TO DO :: The whole listing, from first line to last: copy it exactly.

INFORMATION PROVIDED ::
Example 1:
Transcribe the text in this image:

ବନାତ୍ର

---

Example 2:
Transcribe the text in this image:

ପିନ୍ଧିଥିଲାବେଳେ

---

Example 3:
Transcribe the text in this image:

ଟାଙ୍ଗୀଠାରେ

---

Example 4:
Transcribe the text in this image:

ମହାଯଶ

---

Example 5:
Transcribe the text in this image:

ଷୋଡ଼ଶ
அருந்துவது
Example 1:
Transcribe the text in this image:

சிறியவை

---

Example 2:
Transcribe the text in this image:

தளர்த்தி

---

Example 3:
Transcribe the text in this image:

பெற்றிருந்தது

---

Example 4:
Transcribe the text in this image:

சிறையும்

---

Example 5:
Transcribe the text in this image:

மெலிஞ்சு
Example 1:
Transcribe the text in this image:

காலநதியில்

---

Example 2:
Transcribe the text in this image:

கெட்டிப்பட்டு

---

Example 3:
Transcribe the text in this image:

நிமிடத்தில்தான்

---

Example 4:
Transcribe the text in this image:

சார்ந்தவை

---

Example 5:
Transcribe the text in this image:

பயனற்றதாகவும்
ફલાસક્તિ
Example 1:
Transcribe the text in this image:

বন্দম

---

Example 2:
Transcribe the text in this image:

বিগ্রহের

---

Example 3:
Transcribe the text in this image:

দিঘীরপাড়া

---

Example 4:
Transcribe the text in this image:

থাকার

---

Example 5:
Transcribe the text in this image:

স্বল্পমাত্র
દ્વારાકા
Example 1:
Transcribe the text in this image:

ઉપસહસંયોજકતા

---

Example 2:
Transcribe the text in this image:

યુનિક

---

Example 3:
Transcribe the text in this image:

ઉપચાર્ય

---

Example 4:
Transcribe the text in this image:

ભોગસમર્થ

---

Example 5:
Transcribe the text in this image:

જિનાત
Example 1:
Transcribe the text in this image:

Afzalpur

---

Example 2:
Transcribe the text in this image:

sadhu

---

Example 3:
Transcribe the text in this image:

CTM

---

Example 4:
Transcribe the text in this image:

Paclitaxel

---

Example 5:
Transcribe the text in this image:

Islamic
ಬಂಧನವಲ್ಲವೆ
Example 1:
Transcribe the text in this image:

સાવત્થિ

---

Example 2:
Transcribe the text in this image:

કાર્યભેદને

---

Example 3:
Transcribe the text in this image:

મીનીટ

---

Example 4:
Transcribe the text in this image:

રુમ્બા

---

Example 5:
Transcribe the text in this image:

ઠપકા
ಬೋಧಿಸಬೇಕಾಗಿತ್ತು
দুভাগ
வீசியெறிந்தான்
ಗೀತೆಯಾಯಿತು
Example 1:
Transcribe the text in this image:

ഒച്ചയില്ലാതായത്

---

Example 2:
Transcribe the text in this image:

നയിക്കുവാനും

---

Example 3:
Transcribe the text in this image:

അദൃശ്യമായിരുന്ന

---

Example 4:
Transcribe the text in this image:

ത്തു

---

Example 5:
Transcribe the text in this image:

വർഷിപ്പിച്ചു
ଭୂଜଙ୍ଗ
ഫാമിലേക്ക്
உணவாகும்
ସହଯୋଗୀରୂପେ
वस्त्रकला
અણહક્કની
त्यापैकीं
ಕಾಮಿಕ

EXERCISE RESULT ::
Example 1:
Transcribe the text in this image:

ବନାତ୍ର

---

Example 2:
Transcribe the text in this image:

ପିନ୍ଧିଥିଲାବେଳେ

---

Example 3:
Transcribe the text in this image:

ଟାଙ୍ଗୀଠାରେ

---

Example 4:
Transcribe the text in this image:

ମହାଯଶ

---

Example 5:
Transcribe the text in this image:

ଷୋଡ଼ଶ
அருந்துவது
Example 1:
Transcribe the text in this image:

சிறியவை

---

Example 2:
Transcribe the text in this image:

தளர்த்தி

---

Example 3:
Transcribe the text in this image:

பெற்றிருந்தது

---

Example 4:
Transcribe the text in this image:

சிறையும்

---

Example 5:
Transcribe the text in this image:

மெலிஞ்சு
Example 1:
Transcribe the text in this image:

காலநதியில்

---

Example 2:
Transcribe the text in this image:

கெட்டிப்பட்டு

---

Example 3:
Transcribe the text in this image:

நிமிடத்தில்தான்

---

Example 4:
Transcribe the text in this image:

சார்ந்தவை

---

Example 5:
Transcribe the text in this image:

பயனற்றதாகவும்
ફલાસક્તિ
Example 1:
Transcribe the text in this image:

বন্দম

---

Example 2:
Transcribe the text in this image:

বিগ্রহের

---

Example 3:
Transcribe the text in this image:

দিঘীরপাড়া

---

Example 4:
Transcribe the text in this image:

থাকার

---

Example 5:
Transcribe the text in this image:

স্বল্পমাত্র
દ્વારાકા
Example 1:
Transcribe the text in this image:

ઉપસહસંયોજકતા

---

Example 2:
Transcribe the text in this image:

યુનિક

---

Example 3:
Transcribe the text in this image:

ઉપચાર્ય

---

Example 4:
Transcribe the text in this image:

ભોગસમર્થ

---

Example 5:
Transcribe the text in this image:

જિનાત
Example 1:
Transcribe the text in this image:

Afzalpur

---

Example 2:
Transcribe the text in this image:

sadhu

---

Example 3:
Transcribe the text in this image:

CTM

---

Example 4:
Transcribe the text in this image:

Paclitaxel

---

Example 5:
Transcribe the text in this image:

Islamic
ಬಂಧನವಲ್ಲವೆ
Example 1:
Transcribe the text in this image:

સાવત્થિ

---

Example 2:
Transcribe the text in this image:

કાર્યભેદને

---

Example 3:
Transcribe the text in this image:

મીનીટ

---

Example 4:
Transcribe the text in this image:

રુમ્બા

---

Example 5:
Transcribe the text in this image:

ઠપકા
ಬೋಧಿಸಬೇಕಾಗಿತ್ತು
দুভাগ
வீசியெறிந்தான்
ಗೀತೆಯಾಯಿತು
Example 1:
Transcribe the text in this image:

ഒച്ചയില്ലാതായത്

---

Example 2:
Transcribe the text in this image:

നയിക്കുവാനും

---

Example 3:
Transcribe the text in this image:

അദൃശ്യമായിരുന്ന

---

Example 4:
Transcribe the text in this image:

ത്തു

---

Example 5:
Transcribe the text in this image:

വർഷിപ്പിച്ചു
ଭୂଜଙ୍ଗ
ഫാമിലേക്ക്
உணவாகும்
ସହଯୋଗୀରୂପେ
वस्त्रकला
અણહક્કની
त्यापैकीं
ಕಾಮಿಕ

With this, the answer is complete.